J Parkinsons Dis. 2024;14(5):965-976. doi: 10.3233/JPD-240075.
Localized pantothenic acid deficiencies have been observed in several neurodegenerative diseases such as Alzheimer's disease (AD), Parkinson's disease dementia (PDD), and Huntington's disease (HD), indicating downstream energetic pathway perturbations. However, no studies have yet been performed to see whether such deficiencies occur across the dementia with Lewy bodies (DLB) brain, or what the pattern of such dysregulation may be.
Firstly, this study aimed to quantify pantothenic acid levels across ten regions of the brain in order to determine the localization of any pantothenic acid dysregulation in DLB. Secondly, the localization of pantothenic acid alterations was compared to that previously in AD, PDD, and HD brains.
Pantothenic acid levels were determined in 20 individuals with DLB and 19 controls by ultra-high performance liquid chromatography-tandem mass spectrometry (UHPLC-MS/MS) across ten brain regions. Case-control differences were determined by nonparametric Mann-Whitney U test, with the calculation of S-values, risk ratios, E-values, and effect sizes. The results were compared with those previously obtained in DLB, AD, and HD.

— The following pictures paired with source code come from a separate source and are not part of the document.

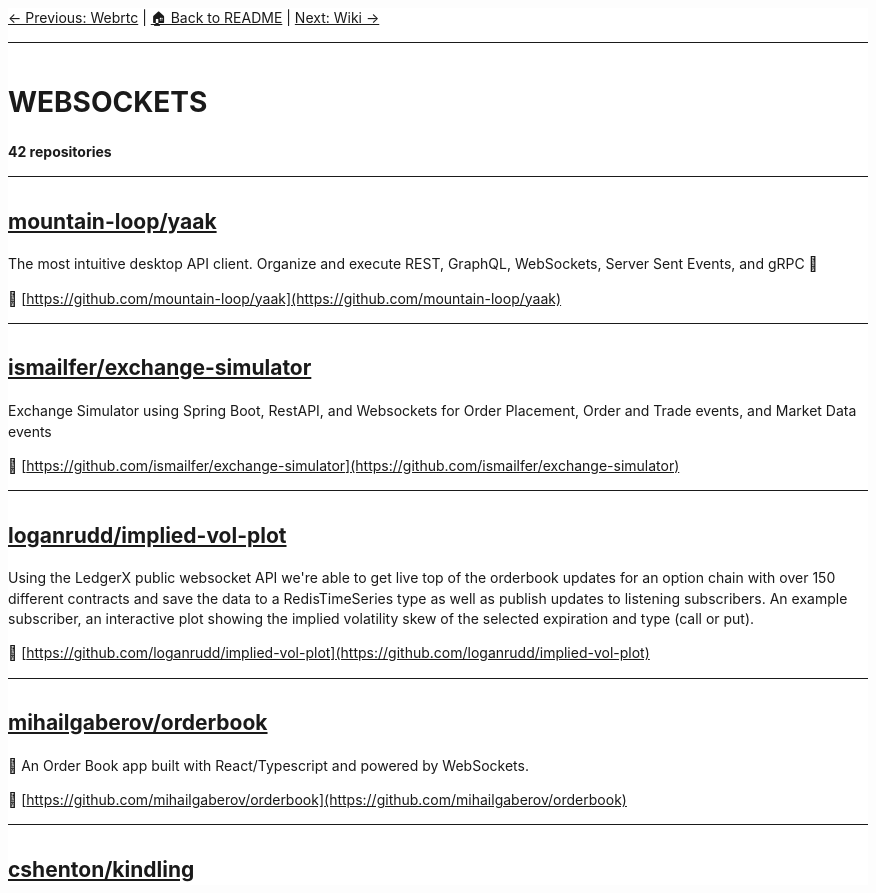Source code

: [← Previous: Webrtc](webrtc.txt) | [🏠 Back to README](../README.md) | [Next: Wiki →](wiki.txt)

---

# WEBSOCKETS

**42 repositories**

---

## [mountain-loop/yaak](https://github.com/mountain-loop/yaak)

The most intuitive desktop API client. Organize and execute REST, GraphQL, WebSockets, Server Sent Events, and gRPC 🦬

🔗 [https://github.com/mountain-loop/yaak](https://github.com/mountain-loop/yaak)

---

## [ismailfer/exchange-simulator](https://github.com/ismailfer/exchange-simulator)

Exchange Simulator using Spring Boot, RestAPI, and Websockets for Order Placement, Order and Trade events, and Market Data events

🔗 [https://github.com/ismailfer/exchange-simulator](https://github.com/ismailfer/exchange-simulator)

---

## [loganrudd/implied-vol-plot](https://github.com/loganrudd/implied-vol-plot)

Using the LedgerX public websocket API we're able to get live top of the orderbook updates for an option chain with over 150 different contracts and save the data to a RedisTimeSeries type as well as publish updates to listening subscribers.  An example subscriber, an interactive plot showing the implied volatility skew of the selected expiration and type (call or put).

🔗 [https://github.com/loganrudd/implied-vol-plot](https://github.com/loganrudd/implied-vol-plot)

---

## [mihailgaberov/orderbook](https://github.com/mihailgaberov/orderbook)

:book: An Order Book app built with React/Typescript and powered by WebSockets.

🔗 [https://github.com/mihailgaberov/orderbook](https://github.com/mihailgaberov/orderbook)

---

## [cshenton/kindling](https://github.com/cshenton/kindling)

Pantothenic acid levels were significantly decreased in six of the ten investigated brain regions: the pons, substantia nigra, motor cortex, middle temporal gyrus, primary visual cortex, and hippocampus. This level of pantothenic acid dysregulation is most similar to that of the AD brain, in which pantothenic acid is also decreased in the motor cortex, middle temporal gyrus, primary visual cortex, and hippocampus. DLB appears to differ from other neurodegenerative diseases in being the only of the four to not show pantothenic acid dysregulation in the cerebellum.

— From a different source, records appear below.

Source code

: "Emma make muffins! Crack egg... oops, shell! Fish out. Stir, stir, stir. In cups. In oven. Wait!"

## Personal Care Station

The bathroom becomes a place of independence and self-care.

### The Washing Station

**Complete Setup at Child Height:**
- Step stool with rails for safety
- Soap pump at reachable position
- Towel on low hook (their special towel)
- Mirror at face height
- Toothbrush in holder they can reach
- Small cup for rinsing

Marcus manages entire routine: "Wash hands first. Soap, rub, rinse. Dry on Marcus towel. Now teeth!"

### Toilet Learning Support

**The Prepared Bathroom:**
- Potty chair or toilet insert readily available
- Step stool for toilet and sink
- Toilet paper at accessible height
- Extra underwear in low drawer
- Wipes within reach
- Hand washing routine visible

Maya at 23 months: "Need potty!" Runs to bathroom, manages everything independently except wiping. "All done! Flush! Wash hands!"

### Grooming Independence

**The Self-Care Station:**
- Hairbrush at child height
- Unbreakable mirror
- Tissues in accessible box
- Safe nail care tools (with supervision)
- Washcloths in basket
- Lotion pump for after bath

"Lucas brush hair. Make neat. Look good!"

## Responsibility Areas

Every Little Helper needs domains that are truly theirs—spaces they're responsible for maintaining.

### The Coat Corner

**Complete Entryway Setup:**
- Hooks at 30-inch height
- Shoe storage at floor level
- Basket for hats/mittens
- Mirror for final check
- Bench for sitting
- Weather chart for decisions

Pantothenic acid deficiency appears to be a shared mechanism of several neurodegenerative diseases, although differences in the localization of this dysregulation may contribute to the differing clinical pathways observed in these conditions.

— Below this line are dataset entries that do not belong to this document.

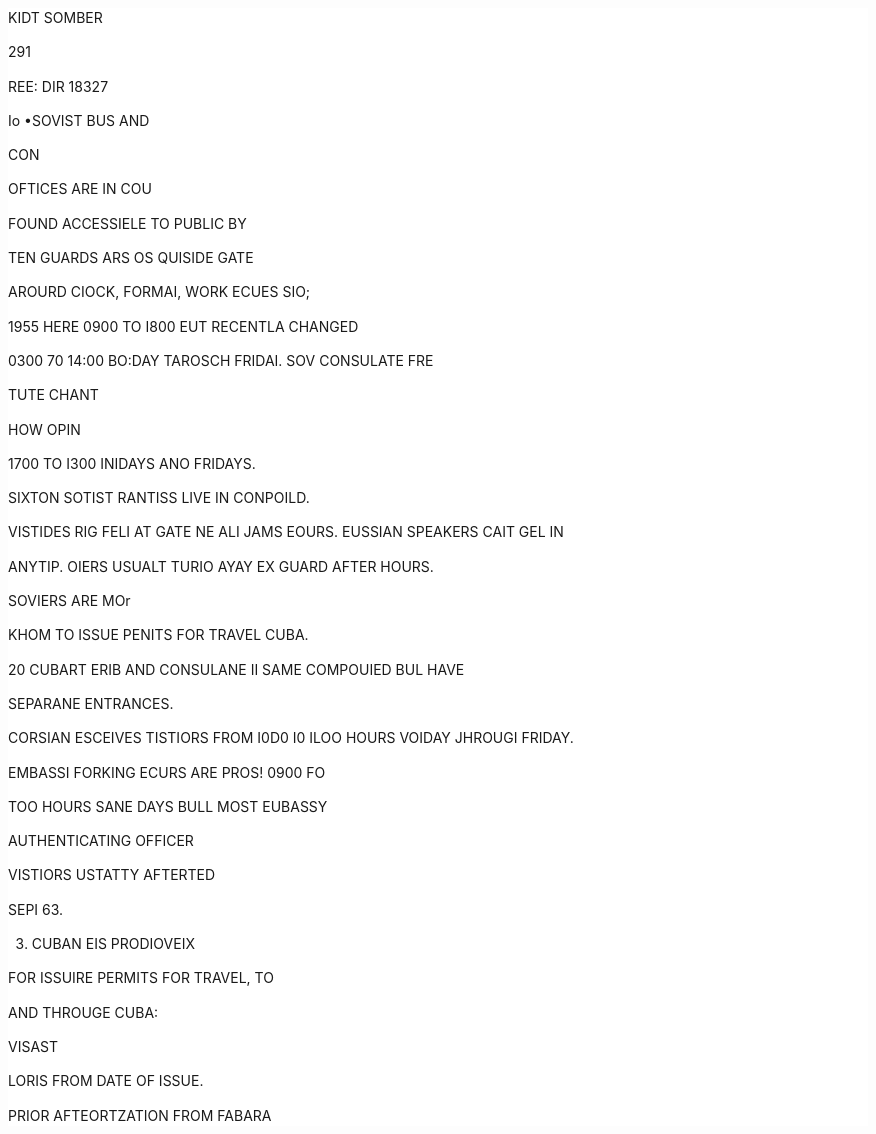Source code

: KIDT SOMBER

291

REE: DIR 18327

Io •SOVIST BUS AND

CON

OFTICES ARE IN COU

FOUND ACCESSIELE TO PUBLIC BY

TEN GUARDS ARS OS QUISIDE GATE

AROURD CIOCK, FORMAI, WORK ECUES SIO;

1955 HERE 0900 TO I800 EUT RECENTLA CHANGED

0300 70 14:00 BO:DAY TAROSCH FRIDAI. SOV CONSULATE FRE

TUTE CHANT

HOW OPIN

1700 TO I300 INIDAYS ANO FRIDAYS.

SIXTON SOTIST RANTISS LIVE IN CONPOILD.

VISTIDES RIG FELI AT GATE NE ALI JAMS EOURS. EUSSIAN SPEAKERS CAIT GEL IN

ANYTIP. OIERS USUALT TURIO AYAY EX GUARD AFTER HOURS.

SOVIERS ARE MOr

KHOM TO ISSUE PENITS FOR TRAVEL CUBA.

20 CUBART ERIB AND CONSULANE II SAME COMPOUIED BUL HAVE

SEPARANE ENTRANCES.

CORSIAN ESCEIVES TISTIORS FROM I0D0 I0 ILOO HOURS VOIDAY JHROUGI FRIDAY.

EMBASSI FORKING ECURS ARE PROS! 0900 FO

TOO HOURS SANE DAYS BULL MOST EUBASSY

AUTHENTICATING OFFICER

VISTIORS USTATTY AFTERTED

SEPI 63.

3. CUBAN EIS PRODIOVEIX

FOR ISSUIRE PERMITS FOR TRAVEL, TO

AND THROUGE CUBA:

VISAST

LORIS FROM DATE OF ISSUE.

PRIOR AFTEORTZATION FROM FABARA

在几种神经退行性疾病中,如阿尔茨海默病(AD)、帕金森病痴呆(PDD)和亨廷顿病(HD),已经观察到局部泛酸缺乏,这表明下游能量途径受到干扰。然而,目前还没有研究来观察这种缺乏是否会发生在路易体痴呆(DLB)大脑中,或者这种失调的模式可能是什么。
首先,本研究旨在定量测定大脑十个区域的泛酸水平,以确定 DLB 中是否存在泛酸失调。其次,将泛酸改变的定位与以前在 AD、PDD 和 HD 大脑中的定位进行比较。
通过超高效液相色谱-串联质谱(UHPLC-MS/MS)测定 20 例 DLB 患者和 19 例对照者大脑十个区域的泛酸水平。采用非参数 Mann-Whitney U 检验确定病例对照差异,并计算 S 值、风险比、E 值和效应量。将结果与以前在 DLB、AD 和 HD 中获得的结果进行比较。
在十个研究的脑区中有六个脑区的泛酸水平显著降低:脑桥、黑质、运动皮层、颞中回、初级视觉皮层和海马。这种泛酸失调的程度与 AD 大脑最相似,AD 大脑的运动皮层、颞中回、初级视觉皮层和海马中的泛酸也减少。DLB 似乎与其他神经退行性疾病不同,因为它是这四种疾病中唯一在小脑中没有发现泛酸失调的疾病。
泛酸缺乏似乎是几种神经退行性疾病的共同机制,尽管这种失调的定位差异可能导致这些疾病中观察到的不同临床途径。